CMA CGM implemented the surcharges on June 11, but select nations have until July 21 before they get hit with the charges, including the U.S. and its overseas territories, Brazil, Argentina, Colombia, Ecuador, Panama, Venezuela, Uruguay and Paraguay.
Both ONE and Maersk are omitting calls at Yantian terminals in an effort to maintain schedules, amid congestion and delays in Europe, the U.S. and Asia. Maersk reported that the eastern area of the terminal at Yantian, which handles mainline vessels, is operating at 45 percent of its normal productivity.
However, despite ongoing Covid-19 restrictions at the Port of Yantian, Everstream Analytics reports that operations further normalized, with yard density and vessel waiting times decreasing “significantly” in recent days as of Tuesday. The port operator expects normal operations to resume from the end of June.
Perhaps the biggest frustration regarding the excessive costs is the length of time it will take to have any semblance of normalcy. The experts UBS cited also believe that rates will not see much of a correction until 12-18 months from now. Even when the supply/demand dynamics level out, there will likely be an elevated “new normal” for container prices.

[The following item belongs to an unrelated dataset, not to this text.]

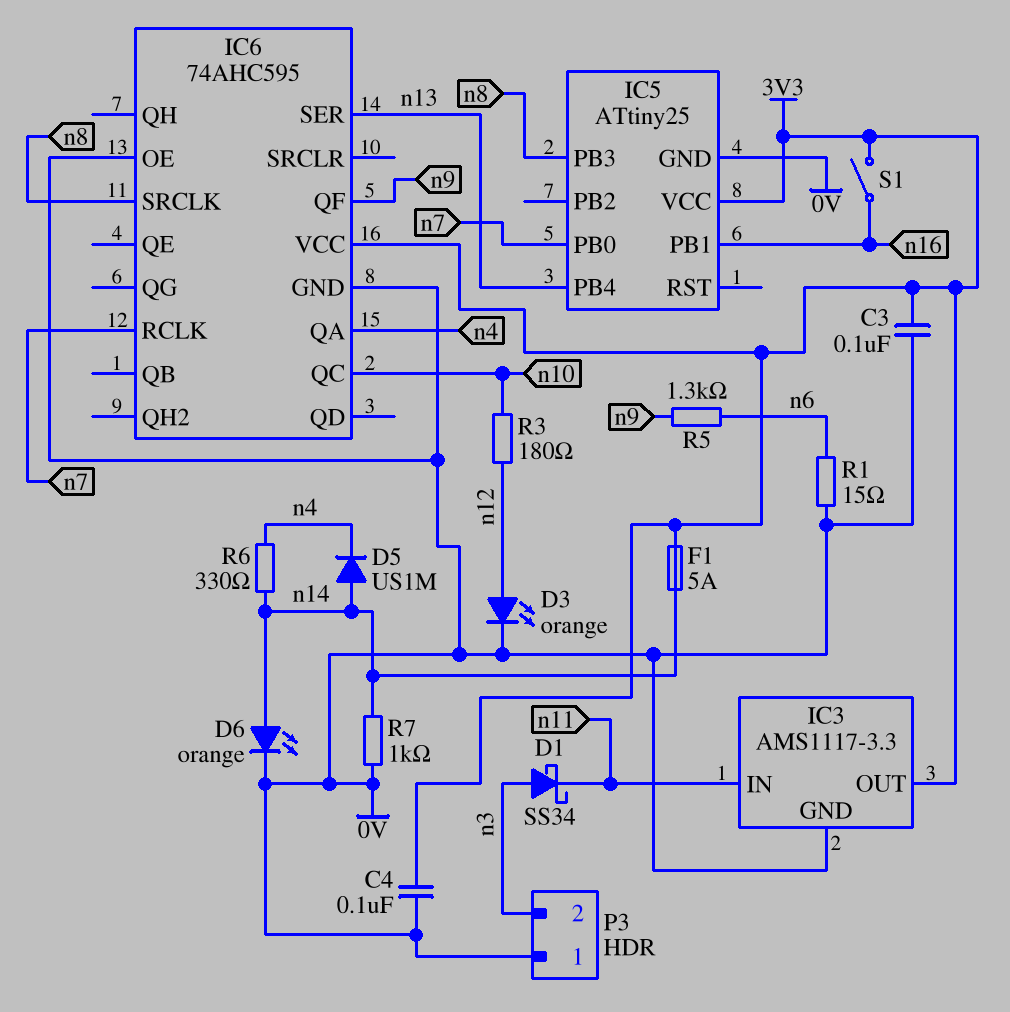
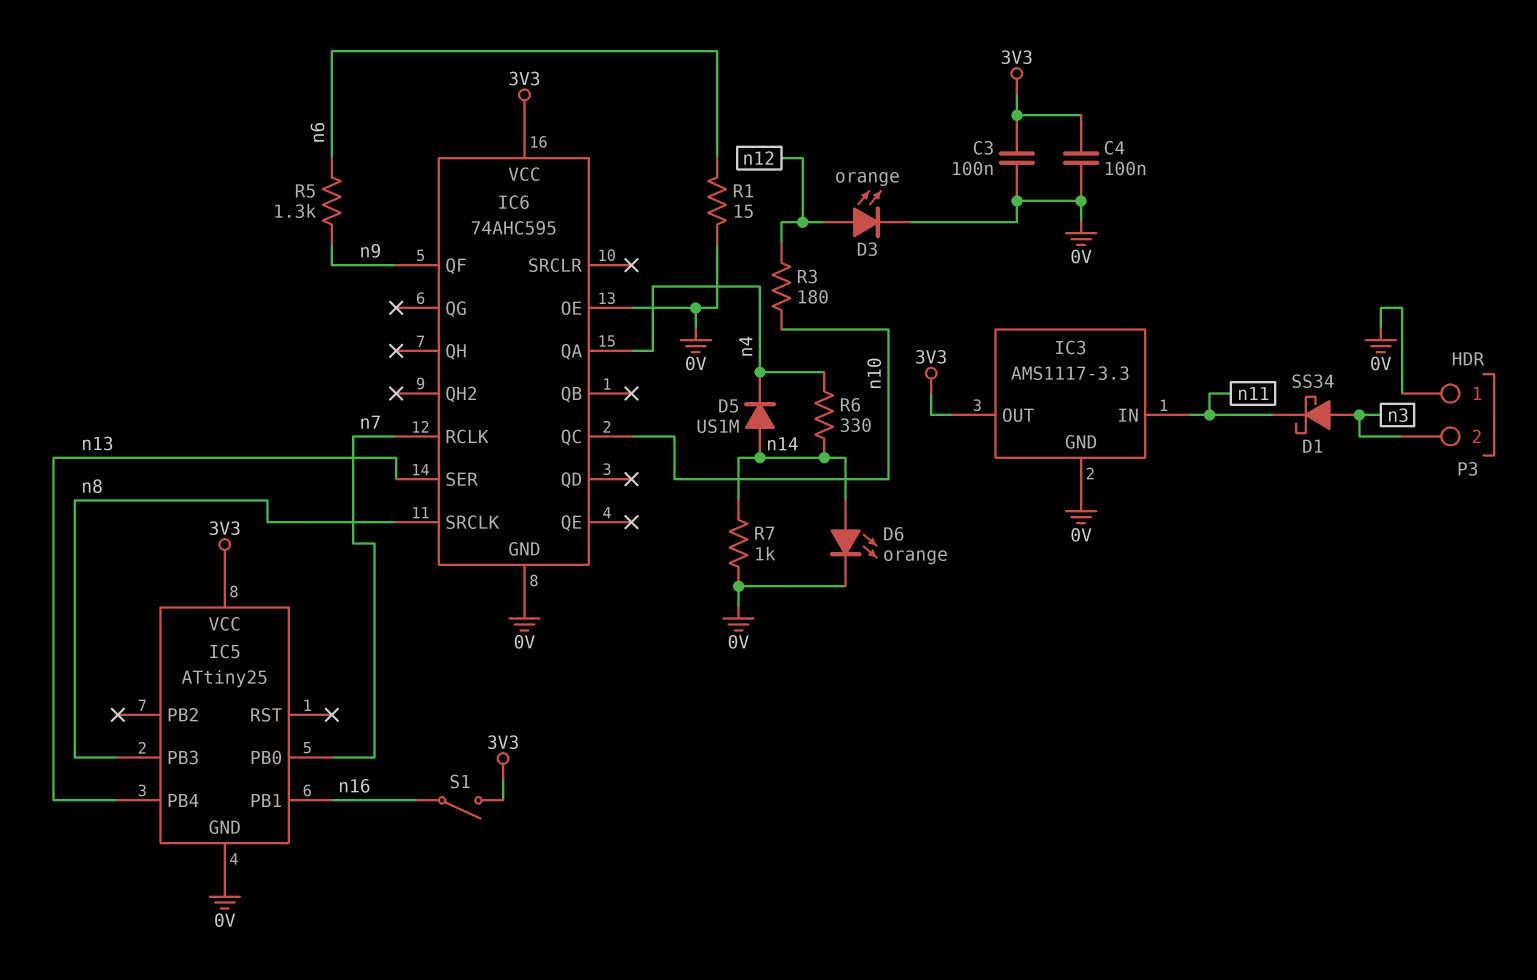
F1: 5A (3V3, n14) -> none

“Further, in many cases, contracts are not being honored. This has caused some importers to look domestically for products,” the note said.
Major Railroads Feel Heat From Congestion
Constraints throughout the chain are having a negative impact on some of the country’s biggest railroad systems, particularly BNSF Railway and Union Pacific Corp. (UNP), according to the UBS discussion.
“It appears that both BNSF and UNP are facing a slower pace of containers leaving their terminals in the Chicago area (and also Memphis for BNSF) and the build-up/lack of space is causing both Western railroads to meter the flow of intermodal trains and containers going from Southern California into the Midwest,” UBS said in the note. “While drayage capacity is likely a constraint it appears that warehouse space constraints in Chicago and Memphis may also be an issue.”
However, the rising ocean freight rates are likely to drive sequential quarter-over-quarter growth in ocean-related revenue for freight forwarders in the second quarter.
“Commentary from the experts on our call lead us to believe the considerable tightness in ocean container shipping markets and disruption at ports is likely to support strong ocean container volume, gross revenue and net revenue performance from freight forwarders in the second quarter and this support is likely to persist into 2022,” the note said.
U.S. Still Encounters Non-Essential Land, Ferry Restrictions
In its June 22 weekly summary of supply chain impacts still ongoing from the Covid-19 pandemic, Everstream Analytics noted that the U.S. extended restrictions for non-essential travel at land and ferry crossings with Canada and Mexico through July 21 to reduce the spread of the coronavirus. The border posts have been closed since March 2020 and restrictions have been extended on a monthly basis since.
And despite the U.S.’s higher vaccination rate and faster recovery, congestion across global markets still persists. Inbound and outbound flights via China’s Shenzhen Bao’an International Airport remain canceled after authorities imposed restrictions due to the discovery of a case of the Delta coronavirus variant. Airport congestion is likely to occur as a result, Everstream said.
Indonesia, which has the fourth-largest population in the world, tightened mobility restrictions in “red zones,” including Jakarta, for two weeks from June 22 due to an increase in Covid-19 cases. Authorities in South Africa tightened measures nationwide from June 15 and moved the country from “level two” to “level three” on its five-tier virus transmission risk scale.
On a positive note, Japan lifted its Covid-19 state of emergency travel restrictions in nine out of 10 prefectures on June 20, including Tokyo. Okinawa remains the only district with the restrictions in place, which will be enforced until July 11.